Which of us, my dear brethren, could, without tears of compassion, listen to those poor Christians who dare to say that they have not time to pray? You have not the time! Poor blind creatures, which is the more precious action: to strive to please God and to save your soul, or to go out to feed your animals in the stable or to call your children or your servants in order to send them out to till the earth or to tidy up the stable? Dear God! How blind man is! …. You have not the time! But tell me, ungrateful creatures, if God had called you to die that night, would you have exerted yourselves? If He had sent you three or four months of illness, would you have exerted yourselves? Go away, you miserable creatures; you deserve to have God abandon you in your blindness and leave you thus to perish. We find that it is too much to give Him a few minutes to thank Him for the graces which He is giving us at every instant! ….
You must get on with your work, you say.
That, my dear people, is where you are greatly mistaken. You have no other work to do except to please God and to save your souls. All the rest is not your work.
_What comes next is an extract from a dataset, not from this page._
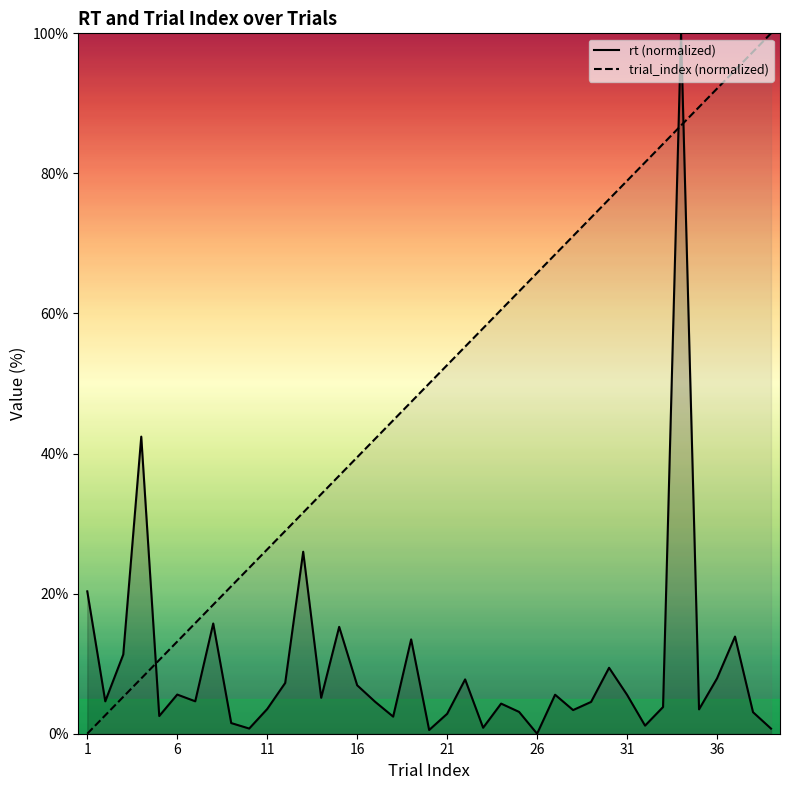

Rank the series by their maximum value, from highest to lowest.

rt (normalized), trial_index (normalized)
If you do not do it, others will, but if you lose your soul, who will save it?”
St John Vianney (1786-1859)
And now, my heavy laden soul,
what will you do?
You call with your lips and voice to
God most high,
God, who cares only for deeds and
is not taken in by words.
You, my soul, with a heart always turned toward Egypt,
how can I describe you?
a Sodom, to be punished likewise with destruction,
or the prosecutor of Ninevah, who was struck dumb?
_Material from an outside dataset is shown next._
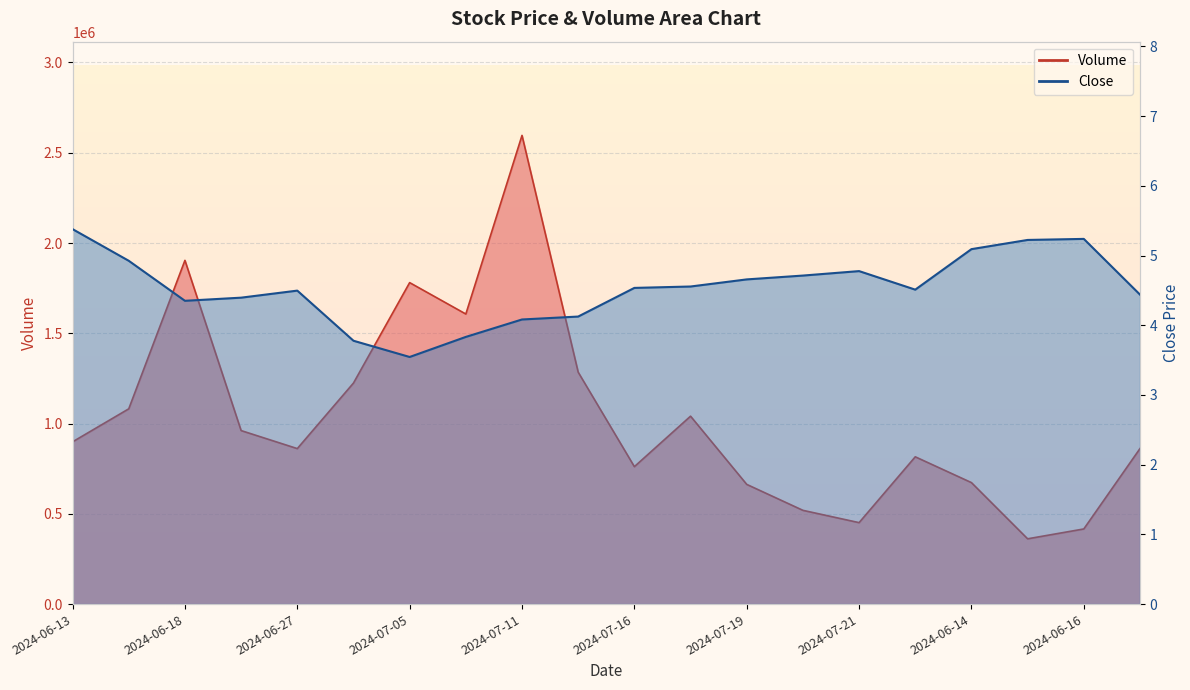

Rank the series by their average value, from highest to lowest.

Volume, Close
more cowardly and barbarous than the
queen of the south,
lower than Canaan,
more stubborn than Amalek,
incurable as the city of idols,
a relic left behind from the rebellion of Israel,
a reminder of the broken covenant of Judah,
more reproachable than Tyre,
more shunned than Zidon,
more immoral than Galilee,
more unpardonable than faithless Capernaum,
maligned like Korazin,
slandered like Bethsaida?
Or am I
immodest as Ephraim as he grayed,
or a dove, whose gentleness seems due to
feeblemindedness and not to inner calm,
or an evil serpent born of lion’s cubs,
or the serpent’s egg filled with decay,
or like the last blow against Jerusalem?
Or am I
in the words of our Lord
and the sayings of the prophets,
an abandoned tabernacle about to collapse,
the unlatched doors of the stronghold,
my speaking edifice stained again,
having given up my rightful inheritance,
my home built by God,
as Moses, David and Jeremiah prophesied?
My thinking body now consumed by disease,
afflicted with carping counsel, rehabilitated by the law,
anointed with the clay of mildness,
incapable of finding my own salvation,
torn away from the maker’s hand,
expelled as just punishment
by order of the Almighty, to an unholy place,
rejected, exiled, greatly shunned, nothing spared,
having buried my gift in the ground,
like the one chastised in the Gospel by
losing his inheritance.
But you, God,
Lord of souls and all flesh,
in the words of one divinely graced,
You are long-suffering and abounding in mercy.
In the voice of blessed Jonah,
grant that I finish to Your delight
this book of prayers, now begun.
And having sown these words with tears
and set forth on this journey toward the dwellings You have prepared,
may I return joyfully in the time of harvest
with the bounty of atonement,
with sheaves of goodness and the fruits of delight.